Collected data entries
════════════════════

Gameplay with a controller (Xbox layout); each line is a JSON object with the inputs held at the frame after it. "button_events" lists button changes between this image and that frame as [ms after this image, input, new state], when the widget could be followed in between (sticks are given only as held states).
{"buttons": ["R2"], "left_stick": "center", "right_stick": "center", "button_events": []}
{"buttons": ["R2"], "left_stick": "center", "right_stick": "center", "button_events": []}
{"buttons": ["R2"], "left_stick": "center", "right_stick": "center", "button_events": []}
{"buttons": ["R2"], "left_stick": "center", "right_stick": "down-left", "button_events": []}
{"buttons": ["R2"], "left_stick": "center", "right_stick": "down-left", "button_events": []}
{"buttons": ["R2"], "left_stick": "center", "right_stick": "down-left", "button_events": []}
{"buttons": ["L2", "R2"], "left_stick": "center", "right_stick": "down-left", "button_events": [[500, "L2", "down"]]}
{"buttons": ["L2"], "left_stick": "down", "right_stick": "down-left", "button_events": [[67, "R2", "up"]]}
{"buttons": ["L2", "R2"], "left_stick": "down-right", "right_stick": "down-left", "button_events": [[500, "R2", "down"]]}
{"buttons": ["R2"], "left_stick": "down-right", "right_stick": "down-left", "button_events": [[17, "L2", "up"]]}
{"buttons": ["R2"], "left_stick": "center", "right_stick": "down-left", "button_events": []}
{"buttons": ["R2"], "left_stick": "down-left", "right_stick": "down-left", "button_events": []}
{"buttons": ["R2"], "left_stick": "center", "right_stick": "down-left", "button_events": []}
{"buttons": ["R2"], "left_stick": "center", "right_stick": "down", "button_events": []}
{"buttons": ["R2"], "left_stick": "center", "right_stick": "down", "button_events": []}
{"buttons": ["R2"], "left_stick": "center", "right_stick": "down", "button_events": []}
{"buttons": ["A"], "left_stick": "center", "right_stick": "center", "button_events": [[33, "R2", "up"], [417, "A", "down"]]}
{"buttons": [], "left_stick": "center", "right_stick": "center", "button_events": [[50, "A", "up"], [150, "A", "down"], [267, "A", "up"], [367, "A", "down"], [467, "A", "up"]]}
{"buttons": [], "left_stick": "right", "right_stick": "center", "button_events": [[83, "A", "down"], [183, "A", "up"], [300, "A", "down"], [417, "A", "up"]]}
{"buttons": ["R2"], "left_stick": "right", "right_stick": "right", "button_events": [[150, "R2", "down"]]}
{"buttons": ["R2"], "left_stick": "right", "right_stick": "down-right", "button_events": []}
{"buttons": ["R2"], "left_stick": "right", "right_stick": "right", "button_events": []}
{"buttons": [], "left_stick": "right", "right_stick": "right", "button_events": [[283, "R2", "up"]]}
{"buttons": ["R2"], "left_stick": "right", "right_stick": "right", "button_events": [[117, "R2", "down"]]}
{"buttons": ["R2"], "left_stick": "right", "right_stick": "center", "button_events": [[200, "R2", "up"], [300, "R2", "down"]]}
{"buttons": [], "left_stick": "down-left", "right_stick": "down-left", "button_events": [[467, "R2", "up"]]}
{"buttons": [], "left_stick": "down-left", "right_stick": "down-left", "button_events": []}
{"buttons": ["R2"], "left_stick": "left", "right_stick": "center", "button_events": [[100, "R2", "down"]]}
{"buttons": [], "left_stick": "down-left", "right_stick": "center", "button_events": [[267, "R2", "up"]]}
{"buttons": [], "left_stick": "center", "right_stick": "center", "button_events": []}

════════════════════

■ Problem
Would you give the data above again, exactly as written?

■ Written answer
Gameplay with a controller (Xbox layout); each line is a JSON object with the inputs held at the frame after it. "button_events" lists button changes between this image and that frame as [ms after this image, input, new state], when the widget could be followed in between (sticks are given only as held states).
{"buttons": ["R2"], "left_stick": "center", "right_stick": "center", "button_events": []}
{"buttons": ["R2"], "left_stick": "center", "right_stick": "center", "button_events": []}
{"buttons": ["R2"], "left_stick": "center", "right_stick": "center", "button_events": []}
{"buttons": ["R2"], "left_stick": "center", "right_stick": "down-left", "button_events": []}
{"buttons": ["R2"], "left_stick": "center", "right_stick": "down-left", "button_events": []}
{"buttons": ["R2"], "left_stick": "center", "right_stick": "down-left", "button_events": []}
{"buttons": ["L2", "R2"], "left_stick": "center", "right_stick": "down-left", "button_events": [[500, "L2", "down"]]}
{"buttons": ["L2"], "left_stick": "down", "right_stick": "down-left", "button_events": [[67, "R2", "up"]]}
{"buttons": ["L2", "R2"], "left_stick": "down-right", "right_stick": "down-left", "button_events": [[500, "R2", "down"]]}
{"buttons": ["R2"], "left_stick": "down-right", "right_stick": "down-left", "button_events": [[17, "L2", "up"]]}
{"buttons": ["R2"], "left_stick": "center", "right_stick": "down-left", "button_events": []}
{"buttons": ["R2"], "left_stick": "down-left", "right_stick": "down-left", "button_events": []}
{"buttons": ["R2"], "left_stick": "center", "right_stick": "down-left", "button_events": []}
{"buttons": ["R2"], "left_stick": "center", "right_stick": "down", "button_events": []}
{"buttons": ["R2"], "left_stick": "center", "right_stick": "down", "button_events": []}
{"buttons": ["R2"], "left_stick": "center", "right_stick": "down", "button_events": []}
{"buttons": ["A"], "left_stick": "center", "right_stick": "center", "button_events": [[33, "R2", "up"], [417, "A", "down"]]}
{"buttons": [], "left_stick": "center", "right_stick": "center", "button_events": [[50, "A", "up"], [150, "A", "down"], [267, "A", "up"], [367, "A", "down"], [467, "A", "up"]]}
{"buttons": [], "left_stick": "right", "right_stick": "center", "button_events": [[83, "A", "down"], [183, "A", "up"], [300, "A", "down"], [417, "A", "up"]]}
{"buttons": ["R2"], "left_stick": "right", "right_stick": "right", "button_events": [[150, "R2", "down"]]}
{"buttons": ["R2"], "left_stick": "right", "right_stick": "down-right", "button_events": []}
{"buttons": ["R2"], "left_stick": "right", "right_stick": "right", "button_events": []}
{"buttons": [], "left_stick": "right", "right_stick": "right", "button_events": [[283, "R2", "up"]]}
{"buttons": ["R2"], "left_stick": "right", "right_stick": "right", "button_events": [[117, "R2", "down"]]}
{"buttons": ["R2"], "left_stick": "right", "right_stick": "center", "button_events": [[200, "R2", "up"], [300, "R2", "down"]]}
{"buttons": [], "left_stick": "down-left", "right_stick": "down-left", "button_events": [[467, "R2", "up"]]}
{"buttons": [], "left_stick": "down-left", "right_stick": "down-left", "button_events": []}
{"buttons": ["R2"], "left_stick": "left", "right_stick": "center", "button_events": [[100, "R2", "down"]]}
{"buttons": [], "left_stick": "down-left", "right_stick": "center", "button_events": [[267, "R2", "up"]]}
{"buttons": [], "left_stick": "center", "right_stick": "center", "button_events": []}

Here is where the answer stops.